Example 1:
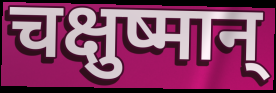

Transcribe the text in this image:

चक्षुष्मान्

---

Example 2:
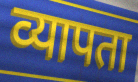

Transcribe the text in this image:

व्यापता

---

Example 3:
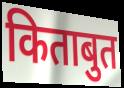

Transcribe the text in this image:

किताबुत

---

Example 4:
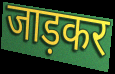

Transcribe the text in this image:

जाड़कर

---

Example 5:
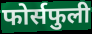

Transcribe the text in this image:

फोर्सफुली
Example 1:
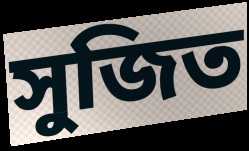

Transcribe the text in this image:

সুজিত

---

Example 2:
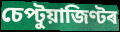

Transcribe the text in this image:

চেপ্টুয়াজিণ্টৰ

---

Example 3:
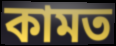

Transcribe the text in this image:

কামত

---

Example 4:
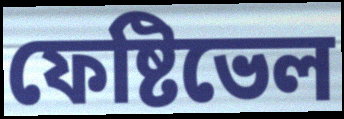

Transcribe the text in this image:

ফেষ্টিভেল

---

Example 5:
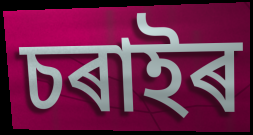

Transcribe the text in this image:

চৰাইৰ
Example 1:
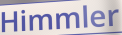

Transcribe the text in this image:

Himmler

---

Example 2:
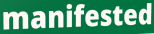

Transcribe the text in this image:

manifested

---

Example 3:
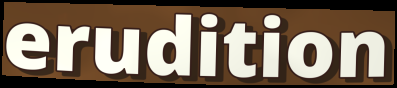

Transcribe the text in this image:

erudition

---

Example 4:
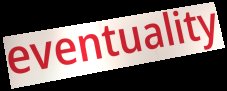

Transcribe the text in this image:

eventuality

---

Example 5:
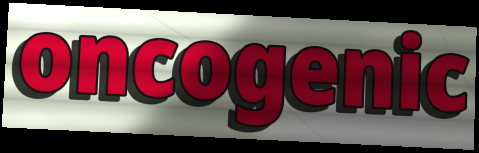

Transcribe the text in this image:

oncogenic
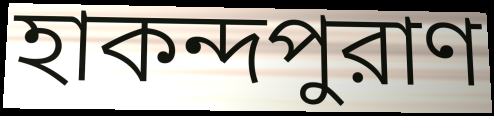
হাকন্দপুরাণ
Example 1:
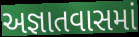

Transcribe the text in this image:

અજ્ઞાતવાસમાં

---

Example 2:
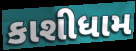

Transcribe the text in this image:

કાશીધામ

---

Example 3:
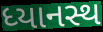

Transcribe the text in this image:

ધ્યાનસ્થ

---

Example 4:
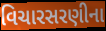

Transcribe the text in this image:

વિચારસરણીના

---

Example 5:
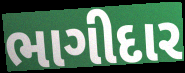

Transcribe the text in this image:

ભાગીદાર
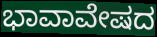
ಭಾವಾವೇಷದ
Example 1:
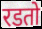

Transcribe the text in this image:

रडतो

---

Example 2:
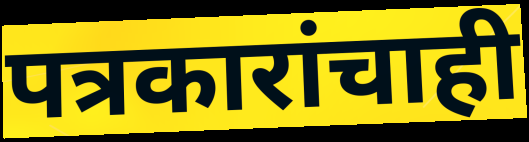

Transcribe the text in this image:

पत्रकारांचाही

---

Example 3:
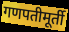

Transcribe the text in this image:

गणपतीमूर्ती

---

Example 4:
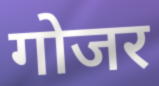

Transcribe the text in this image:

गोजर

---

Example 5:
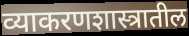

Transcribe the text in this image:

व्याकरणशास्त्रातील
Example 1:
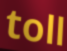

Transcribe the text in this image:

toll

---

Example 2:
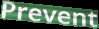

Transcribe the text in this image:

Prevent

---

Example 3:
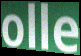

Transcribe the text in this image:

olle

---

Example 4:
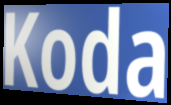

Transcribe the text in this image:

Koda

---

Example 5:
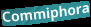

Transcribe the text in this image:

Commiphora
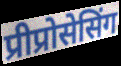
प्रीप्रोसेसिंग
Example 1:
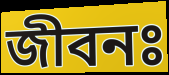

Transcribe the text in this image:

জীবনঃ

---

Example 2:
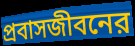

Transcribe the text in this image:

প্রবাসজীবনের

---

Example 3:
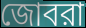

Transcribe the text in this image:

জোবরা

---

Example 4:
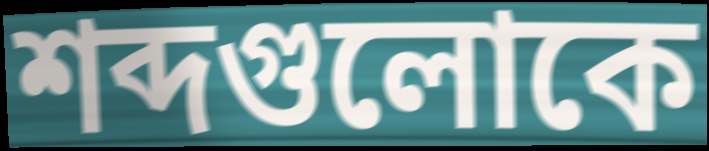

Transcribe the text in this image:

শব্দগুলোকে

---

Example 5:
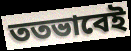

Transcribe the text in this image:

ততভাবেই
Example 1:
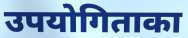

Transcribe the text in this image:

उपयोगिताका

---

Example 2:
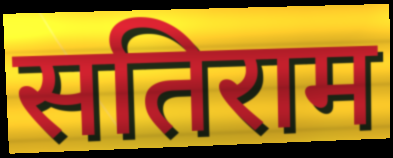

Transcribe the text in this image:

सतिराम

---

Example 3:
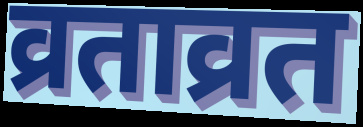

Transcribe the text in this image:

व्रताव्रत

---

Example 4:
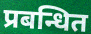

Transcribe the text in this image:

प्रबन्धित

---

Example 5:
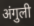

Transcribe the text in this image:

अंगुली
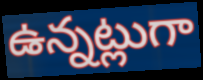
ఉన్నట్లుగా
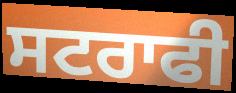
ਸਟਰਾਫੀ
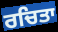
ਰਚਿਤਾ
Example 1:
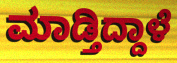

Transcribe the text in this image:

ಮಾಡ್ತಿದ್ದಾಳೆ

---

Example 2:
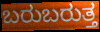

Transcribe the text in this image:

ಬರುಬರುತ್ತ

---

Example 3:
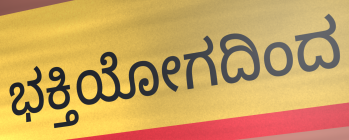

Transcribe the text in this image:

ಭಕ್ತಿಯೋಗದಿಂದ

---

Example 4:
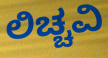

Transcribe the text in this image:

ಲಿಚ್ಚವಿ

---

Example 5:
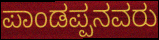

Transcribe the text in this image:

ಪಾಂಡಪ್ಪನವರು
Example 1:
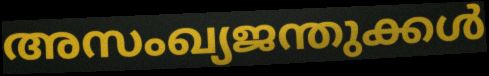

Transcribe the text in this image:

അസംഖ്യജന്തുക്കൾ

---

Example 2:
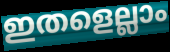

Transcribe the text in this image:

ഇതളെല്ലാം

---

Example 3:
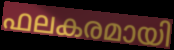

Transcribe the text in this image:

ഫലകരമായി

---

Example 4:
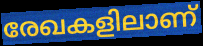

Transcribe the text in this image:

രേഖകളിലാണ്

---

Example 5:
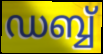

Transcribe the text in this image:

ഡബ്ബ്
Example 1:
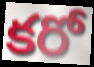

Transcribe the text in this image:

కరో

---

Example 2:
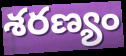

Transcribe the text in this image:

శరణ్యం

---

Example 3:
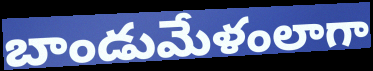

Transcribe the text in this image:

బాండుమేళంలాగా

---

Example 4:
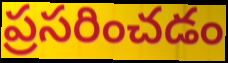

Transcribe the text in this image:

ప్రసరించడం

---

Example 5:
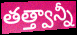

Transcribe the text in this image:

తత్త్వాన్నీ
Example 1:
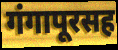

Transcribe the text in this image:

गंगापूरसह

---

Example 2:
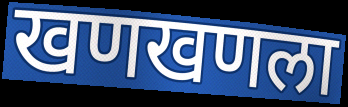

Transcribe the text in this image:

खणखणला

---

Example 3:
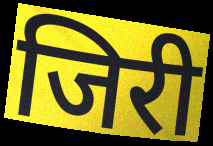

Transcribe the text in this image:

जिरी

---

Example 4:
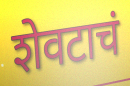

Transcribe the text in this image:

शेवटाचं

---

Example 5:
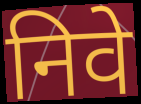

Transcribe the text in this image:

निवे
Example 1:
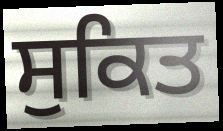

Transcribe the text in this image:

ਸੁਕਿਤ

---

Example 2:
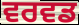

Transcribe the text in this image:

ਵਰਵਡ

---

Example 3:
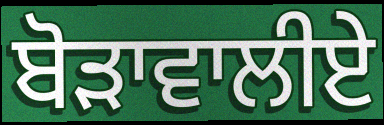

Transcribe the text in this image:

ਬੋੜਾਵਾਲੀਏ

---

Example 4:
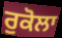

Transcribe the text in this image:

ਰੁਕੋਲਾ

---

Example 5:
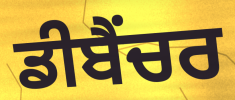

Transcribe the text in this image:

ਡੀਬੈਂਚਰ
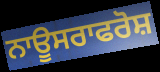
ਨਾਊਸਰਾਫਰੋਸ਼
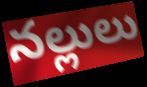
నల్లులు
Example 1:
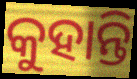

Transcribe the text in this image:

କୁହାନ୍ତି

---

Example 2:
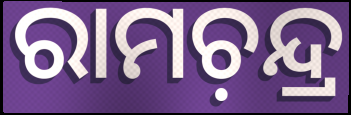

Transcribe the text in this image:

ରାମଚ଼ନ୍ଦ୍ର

---------------

Prompt
Give the stretch of entries from the start through the line containing "અજ્ઞાતવાસમાં" again, with "in this image" replaced by "in this picture" everywhere and everything else unchanged. Leave the pictures out of the answer.

Response to the task
Example 1:

Transcribe the text in this picture:

चक्षुष्मान्

---

Example 2:

Transcribe the text in this picture:

व्यापता

---

Example 3:

Transcribe the text in this picture:

किताबुत

---

Example 4:

Transcribe the text in this picture:

जाड़कर

---

Example 5:

Transcribe the text in this picture:

फोर्सफुली
Example 1:

Transcribe the text in this picture:

সুজিত

---

Example 2:

Transcribe the text in this picture:

চেপ্টুয়াজিণ্টৰ

---

Example 3:

Transcribe the text in this picture:

কামত

---

Example 4:

Transcribe the text in this picture:

ফেষ্টিভেল

---

Example 5:

Transcribe the text in this picture:

চৰাইৰ
Example 1:

Transcribe the text in this picture:

Himmler

---

Example 2:

Transcribe the text in this picture:

manifested

---

Example 3:

Transcribe the text in this picture:

erudition

---

Example 4:

Transcribe the text in this picture:

eventuality

---

Example 5:

Transcribe the text in this picture:

oncogenic
হাকন্দপুরাণ
Example 1:

Transcribe the text in this picture:

અજ્ઞાતવાસમાં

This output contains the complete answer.